Sacó las cartas de Anna del profundo bolsillo de sus pantalones y volvió a estudiar la letra con gran orgullo, pensando qué afortunado era por haber conseguido una mujer educada. ¿Cuántos hombres podían decir lo mismo? Aquí, un hombre era afortunado en tener cualquier mujer, ni hablar de que fuera educada. Pero su Anna había aprendido sus primeras letras en Boston; por lo tanto, podría algún día enseñarles a sus hijos. Al tocar el tosco papel sobre el que ella había escrito, y pensar que había pasado por sus manos -esas manos que él nunca había visto- y en los niños que alguna vez tendrían juntos, se le hizo un nudo en la garganta.

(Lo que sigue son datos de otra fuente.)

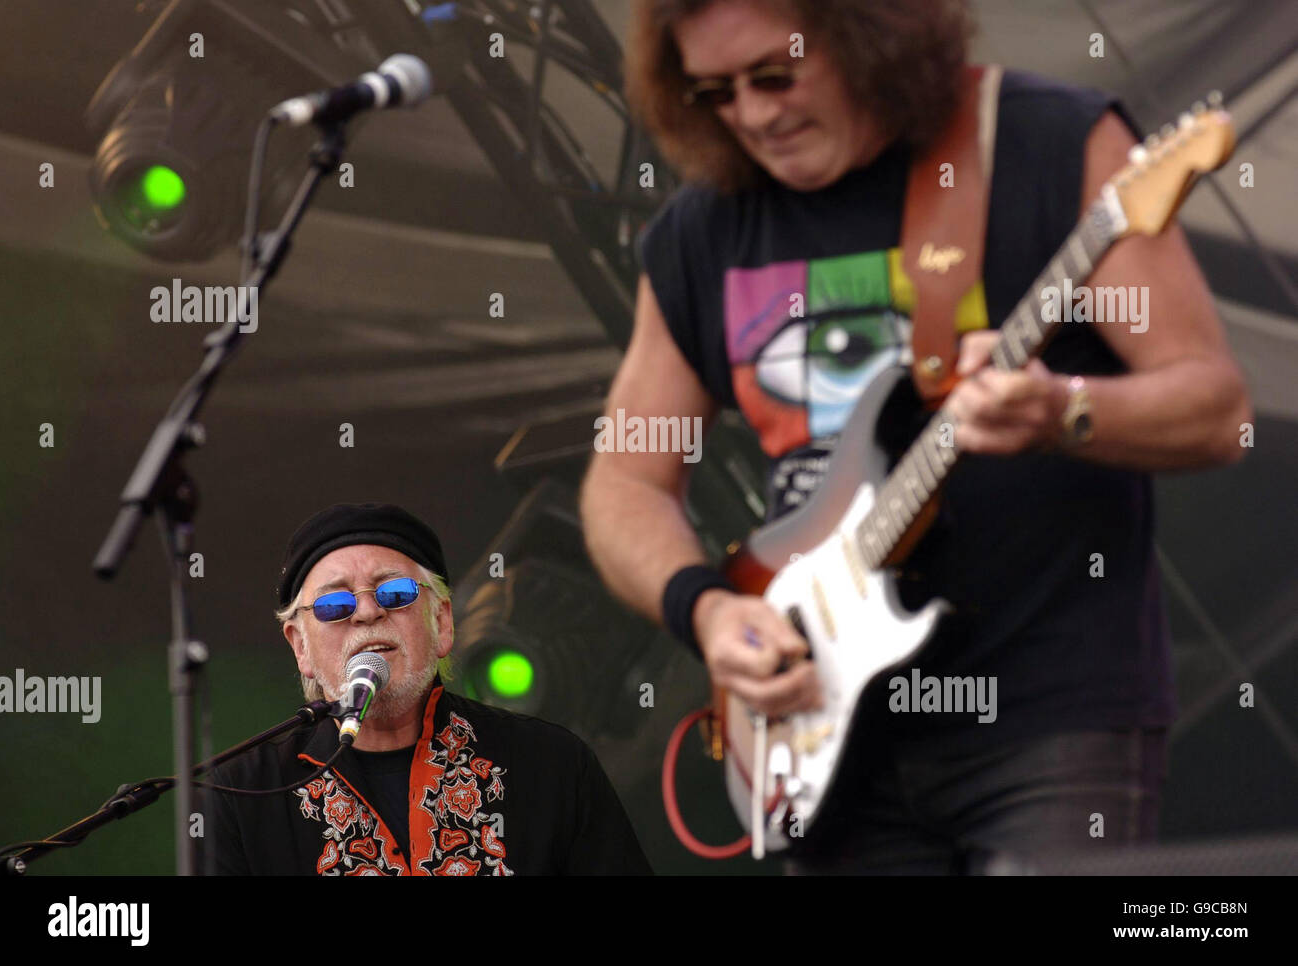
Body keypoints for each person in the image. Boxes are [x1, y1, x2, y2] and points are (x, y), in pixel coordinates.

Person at [580, 0, 1252, 873]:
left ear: (870, 38)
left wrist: (1065, 410)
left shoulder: (1044, 141)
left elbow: (1217, 411)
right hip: (826, 736)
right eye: (716, 93)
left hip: (1047, 712)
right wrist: (707, 611)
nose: (753, 113)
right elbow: (624, 482)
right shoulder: (702, 232)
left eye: (776, 74)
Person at [208, 502, 651, 875]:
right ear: (300, 646)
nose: (365, 612)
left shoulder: (554, 765)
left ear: (441, 623)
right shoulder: (245, 793)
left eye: (395, 593)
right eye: (335, 604)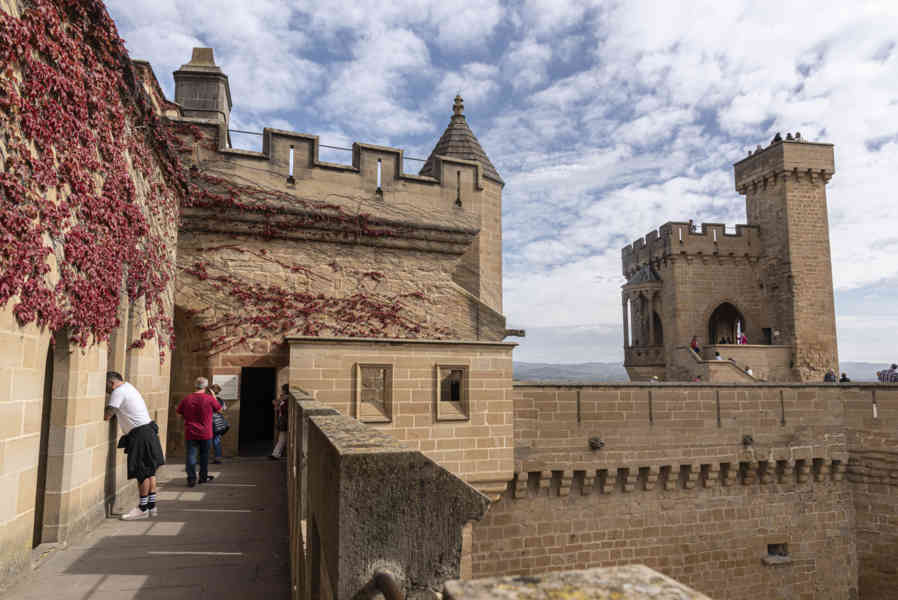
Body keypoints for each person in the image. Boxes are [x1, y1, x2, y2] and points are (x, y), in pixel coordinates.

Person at [105, 371, 165, 520]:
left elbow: (108, 415)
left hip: (140, 435)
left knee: (142, 472)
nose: (106, 390)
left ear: (111, 383)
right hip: (148, 431)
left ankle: (142, 509)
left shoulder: (118, 392)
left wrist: (106, 411)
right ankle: (151, 506)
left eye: (105, 386)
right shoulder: (128, 387)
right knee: (150, 471)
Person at [177, 377, 221, 487]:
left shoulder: (187, 398)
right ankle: (203, 477)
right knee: (204, 456)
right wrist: (213, 396)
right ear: (205, 387)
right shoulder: (209, 399)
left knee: (191, 456)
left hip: (191, 432)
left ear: (195, 385)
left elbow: (179, 411)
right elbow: (219, 409)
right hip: (206, 433)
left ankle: (191, 479)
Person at [270, 384, 293, 459]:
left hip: (286, 420)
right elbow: (277, 408)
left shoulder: (288, 399)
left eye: (283, 390)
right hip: (283, 420)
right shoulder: (283, 399)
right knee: (282, 438)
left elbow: (284, 409)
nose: (281, 391)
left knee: (283, 438)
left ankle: (276, 454)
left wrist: (278, 404)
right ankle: (276, 454)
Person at [206, 384, 226, 464]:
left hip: (209, 422)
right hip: (218, 423)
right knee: (216, 440)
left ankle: (203, 458)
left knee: (206, 440)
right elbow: (223, 410)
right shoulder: (221, 400)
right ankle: (217, 458)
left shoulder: (208, 399)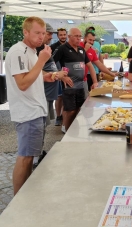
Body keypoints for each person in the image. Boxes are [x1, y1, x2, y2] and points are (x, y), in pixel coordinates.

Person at [5, 16, 55, 195]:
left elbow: (33, 74)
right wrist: (42, 60)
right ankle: (18, 200)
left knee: (31, 156)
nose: (41, 37)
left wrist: (48, 75)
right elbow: (23, 83)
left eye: (43, 33)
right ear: (25, 32)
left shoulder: (32, 51)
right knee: (25, 158)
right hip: (27, 113)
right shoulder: (18, 51)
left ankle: (25, 194)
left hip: (37, 110)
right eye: (37, 33)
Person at [33, 23, 68, 168]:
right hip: (43, 94)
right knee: (40, 125)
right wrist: (55, 74)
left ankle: (39, 151)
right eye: (48, 33)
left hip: (48, 94)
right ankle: (35, 156)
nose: (50, 36)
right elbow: (35, 71)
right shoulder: (38, 50)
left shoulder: (46, 48)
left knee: (44, 125)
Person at [53, 28, 98, 131]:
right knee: (70, 110)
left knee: (78, 109)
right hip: (69, 86)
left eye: (80, 36)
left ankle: (74, 131)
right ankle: (67, 130)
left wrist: (95, 82)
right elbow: (51, 64)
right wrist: (61, 76)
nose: (79, 38)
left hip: (81, 85)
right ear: (69, 37)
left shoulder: (82, 50)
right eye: (76, 36)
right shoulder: (62, 49)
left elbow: (90, 66)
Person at [80, 31, 117, 97]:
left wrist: (111, 74)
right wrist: (85, 49)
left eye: (93, 40)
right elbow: (77, 60)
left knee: (84, 100)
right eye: (90, 40)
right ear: (85, 38)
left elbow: (99, 64)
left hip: (84, 79)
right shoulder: (78, 46)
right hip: (74, 80)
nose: (91, 42)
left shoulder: (92, 50)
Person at [51, 27, 68, 126]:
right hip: (57, 74)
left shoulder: (69, 46)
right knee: (59, 97)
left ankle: (66, 116)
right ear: (57, 36)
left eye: (64, 34)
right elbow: (50, 62)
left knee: (67, 96)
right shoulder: (53, 47)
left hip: (68, 75)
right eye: (61, 35)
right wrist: (57, 73)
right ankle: (58, 116)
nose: (63, 36)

Al pensar que nunca más tendría sólo a sus animales a quienes hablar, sólo su propio calor en la cama por la noche, sintió que el corazón se le salía del pecho.

“Anna”, pensó, “mi pequeña Anna, rubia como el whisky. ¡Cuánto esperé por ti!”

Anna se atrevió a espiar un poco por entre los hombros de los carreros mestizos, antes de esconderse detrás de ellos, secarse las palmas de las manos en su vestido de segunda mano y decirle a James que le avisara cuando le pareciera ver el almacén.

– ¡Lo veo! -gritó James, estirando el cuello mientras Anna trataba de desaparecer dentro de la carreta.

– ¡Oh, no! -se lamentó en un susurro.